Only the lines below starting at the one that contains "X : ob B → ob" and ending at the one that contains "Categories : Category" are to be reproduced, exactly and with both ends kept.

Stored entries
BEGIN
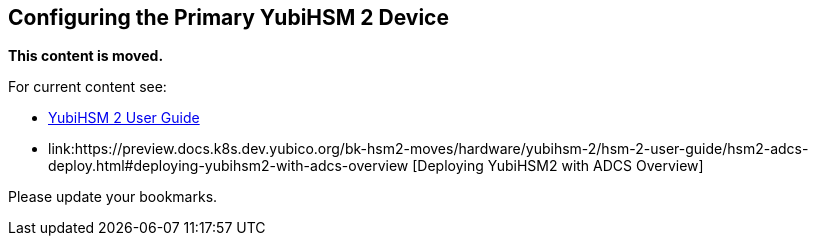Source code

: == Configuring the Primary YubiHSM 2 Device

**This content is moved.**

For current content see: 

- link:https://docs.yubico.com/hardware/yubihsm-2/hsm-2-user-guide/index.html[YubiHSM 2 User Guide]

- link:https://preview.docs.k8s.dev.yubico.org/bk-hsm2-moves/hardware/yubihsm-2/hsm-2-user-guide/hsm2-adcs-deploy.html#deploying-yubihsm2-with-adcs-overview [Deploying YubiHSM2 with ADCS Overview]

Please update your bookmarks.
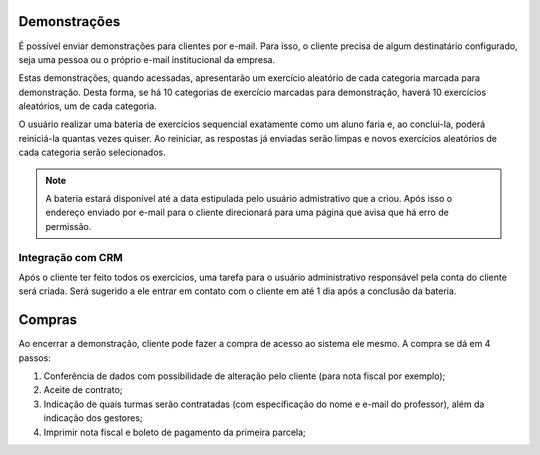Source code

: .. _demonstracoes:

Demonstrações
=============

É possível enviar demonstrações para clientes por e-mail. Para isso, o cliente
precisa de algum destinatário configurado, seja uma pessoa ou o próprio e-mail
institucional da empresa.

Estas demonstrações, quando acessadas, apresentarão um exercício aleatório de
cada categoria marcada para demonstração. Desta forma, se há 10 categorias de
exercício marcadas para demonstração, haverá 10 exercícios aleatórios, um de
cada categoria.

O usuário realizar uma bateria de exercícios sequencial exatamente como um
aluno faria e, ao conclui-la, poderá reiniciá-la quantas vezes quiser. Ao
reiniciar, as respostas já enviadas serão limpas e novos exercícios aleatórios
de cada categoria serão selecionados.

.. note:: A bateria estará disponível até a data estipulada pelo usuário admistrativo que a criou. Após isso o endereço enviado por e-mail para o cliente direcionará para uma página que avisa que há erro de permissão.

Integração com CRM
------------------

Após o cliente ter feito todos os exercícios, uma tarefa para o usuário
administrativo responsável pela conta do cliente será criada. Será sugerido a
ele entrar em contato com o cliente em até 1 dia após a conclusão da bateria.

.. _compras:

Compras
=======

Ao encerrar a demonstração, cliente pode fazer a compra de acesso ao sistema ele mesmo. A compra se dá em 4 passos:

1. Conferência de dados com possibilidade de alteração pelo cliente (para nota fiscal por exemplo);
2. Aceite de contrato;
3. Indicação de quais turmas serão contratadas (com especificação do nome e e-mail do professor), além da indicação dos gestores;
4. Imprimir nota fiscal e boleto de pagamento da primeira parcela;
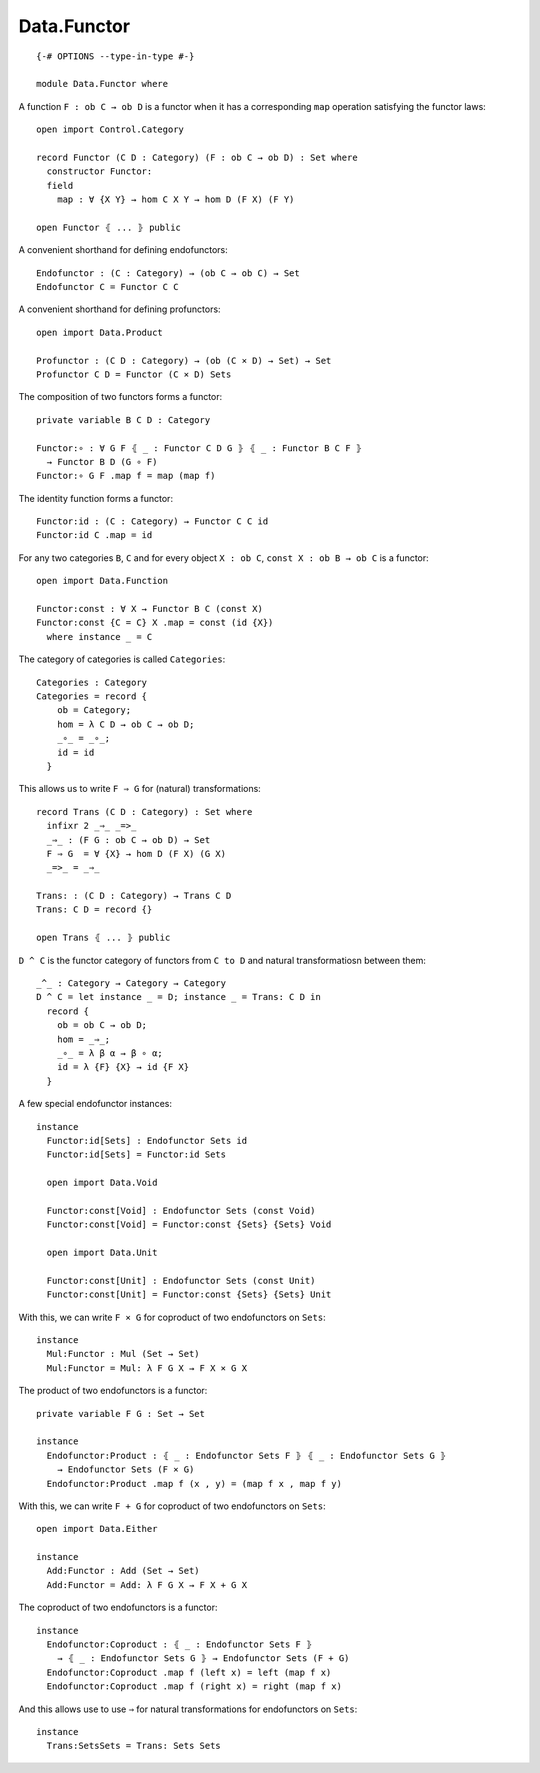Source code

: ************
Data.Functor
************
::

  {-# OPTIONS --type-in-type #-}

  module Data.Functor where


A function ``F : ob C → ob D`` is a functor when it has a corresponding ``map`` operation satisfying the functor laws::

  open import Control.Category

  record Functor (C D : Category) (F : ob C → ob D) : Set where
    constructor Functor:
    field
      map : ∀ {X Y} → hom C X Y → hom D (F X) (F Y)

  open Functor ⦃ ... ⦄ public

A convenient shorthand for defining endofunctors::

  Endofunctor : (C : Category) → (ob C → ob C) → Set
  Endofunctor C = Functor C C

A convenient shorthand for defining profunctors::

  open import Data.Product

  Profunctor : (C D : Category) → (ob (C × D) → Set) → Set
  Profunctor C D = Functor (C × D) Sets

The composition of two functors forms a functor::

  private variable B C D : Category

  Functor:∘ : ∀ G F ⦃ _ : Functor C D G ⦄ ⦃ _ : Functor B C F ⦄
    → Functor B D (G ∘ F)
  Functor:∘ G F .map f = map (map f)

The identity function forms a functor::

  Functor:id : (C : Category) → Functor C C id
  Functor:id C .map = id

For any two categories ``B``, ``C`` and for every object ``X : ob C``, ``const
X : ob B → ob C`` is a functor::

  open import Data.Function

  Functor:const : ∀ X → Functor B C (const X)
  Functor:const {C = C} X .map = const (id {X})
    where instance _ = C

The category of categories is called ``Categories``::

  Categories : Category
  Categories = record {
      ob = Category;
      hom = λ C D → ob C → ob D;
      _∘_ = _∘_;
      id = id
    }

This allows us to write ``F ⇒ G`` for (natural) transformations::

  record Trans (C D : Category) : Set where
    infixr 2 _⇒_ _=>_
    _⇒_ : (F G : ob C → ob D) → Set
    F ⇒ G  = ∀ {X} → hom D (F X) (G X)
    _=>_ = _⇒_

  Trans: : (C D : Category) → Trans C D
  Trans: C D = record {}

  open Trans ⦃ ... ⦄ public

``D ^ C`` is the functor category of functors from ``C to D`` and natural
transformatiosn between them::

  _^_ : Category → Category → Category
  D ^ C = let instance _ = D; instance _ = Trans: C D in
    record {
      ob = ob C → ob D;
      hom = _⇒_;
      _∘_ = λ β α → β ∘ α;
      id = λ {F} {X} → id {F X}
    }

A few special endofunctor instances::

  instance
    Functor:id[Sets] : Endofunctor Sets id
    Functor:id[Sets] = Functor:id Sets

    open import Data.Void

    Functor:const[Void] : Endofunctor Sets (const Void)
    Functor:const[Void] = Functor:const {Sets} {Sets} Void

    open import Data.Unit

    Functor:const[Unit] : Endofunctor Sets (const Unit)
    Functor:const[Unit] = Functor:const {Sets} {Sets} Unit

With this, we can write ``F × G`` for coproduct of two endofunctors on ``Sets``::

  instance
    Mul:Functor : Mul (Set → Set)
    Mul:Functor = Mul: λ F G X → F X × G X

The product of two endofunctors is a functor::

  private variable F G : Set → Set

  instance
    Endofunctor:Product : ⦃ _ : Endofunctor Sets F ⦄ ⦃ _ : Endofunctor Sets G ⦄
      → Endofunctor Sets (F × G)
    Endofunctor:Product .map f (x , y) = (map f x , map f y)

With this, we can write ``F + G`` for coproduct of two endofunctors on ``Sets``::

  open import Data.Either

  instance
    Add:Functor : Add (Set → Set)
    Add:Functor = Add: λ F G X → F X + G X

The coproduct of two endofunctors is a functor::

  instance
    Endofunctor:Coproduct : ⦃ _ : Endofunctor Sets F ⦄ 
      → ⦃ _ : Endofunctor Sets G ⦄ → Endofunctor Sets (F + G)
    Endofunctor:Coproduct .map f (left x) = left (map f x)
    Endofunctor:Coproduct .map f (right x) = right (map f x)

And this allows use to use ``⇒`` for natural transformations for endofunctors on ``Sets``::

  instance
    Trans:SetsSets = Trans: Sets Sets
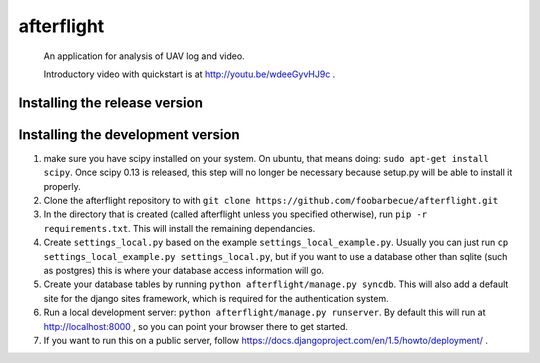 afterflight
===========

 An application for analysis of UAV log and video.

 Introductory video with quickstart is at http://youtu.be/wdeeGyvHJ9c .

Installing the release version
**********************************

Installing the development version
**********************************

#. make sure you have scipy installed on your system. On ubuntu, that means doing: ``sudo apt-get install scipy``. Once scipy 0.13 is released, this step will no longer be necessary because setup.py will be able to install it properly.

#. Clone the afterflight repository to with ``git clone https://github.com/foobarbecue/afterflight.git``

#. In the directory that is created (called afterflight unless you specified otherwise), run ``pip -r requirements.txt``. This will install the remaining dependancies.

#. Create ``settings_local.py`` based on the example ``settings_local_example.py``. Usually you can just run ``cp settings_local_example.py settings_local.py``, but if you want to use a database other than sqlite (such as postgres) this is where your database access information will go.

#. Create your database tables by running ``python afterflight/manage.py syncdb``. This will also add a default site for the django sites framework, which is required for the authentication system.

#. Run a local development server: ``python afterflight/manage.py runserver``. By default this will run at http://localhost:8000 , so you can point your browser there to get started.

#. If you want to run this on a public server, follow https://docs.djangoproject.com/en/1.5/howto/deployment/ .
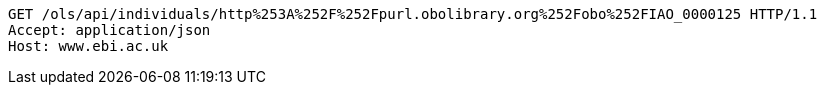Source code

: [source,http]
----
GET /ols/api/individuals/http%253A%252F%252Fpurl.obolibrary.org%252Fobo%252FIAO_0000125 HTTP/1.1
Accept: application/json
Host: www.ebi.ac.uk

----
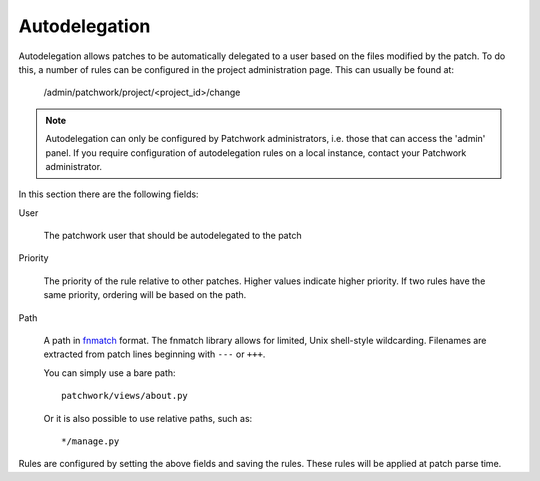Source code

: Autodelegation
==============

Autodelegation allows patches to be automatically delegated to a user based on
the files modified by the patch. To do this, a number of rules can be
configured in the project administration page. This can usually be found at:

    /admin/patchwork/project/<project_id>/change

.. note::

   Autodelegation can only be configured by Patchwork administrators, i.e.
   those that can access the 'admin' panel. If you require configuration of
   autodelegation rules on a local instance, contact your Patchwork
   administrator.

In this section there are the following fields:

User

  The patchwork user that should be autodelegated to the patch

Priority

  The priority of the rule relative to other patches. Higher values indicate
  higher priority. If two rules have the same priority, ordering will be based
  on the path.

Path

  A path in `fnmatch`__ format. The fnmatch library allows for limited, Unix
  shell-style wildcarding. Filenames are extracted from patch lines beginning
  with ``---`` or ``+++``.

  You can simply use a bare path::

      patchwork/views/about.py

  Or it is also possible to use relative paths, such as::

      */manage.py


Rules are configured by setting the above fields and saving the rules. These
rules will be applied at patch parse time.

__ https://docs.python.org/2/library/fnmatch.html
END
Reply:
X : ob B → ob C`` is a functor::

  open import Data.Function

  Functor:const : ∀ X → Functor B C (const X)
  Functor:const {C = C} X .map = const (id {X})
    where instance _ = C

The category of categories is called ``Categories``::

  Categories : Category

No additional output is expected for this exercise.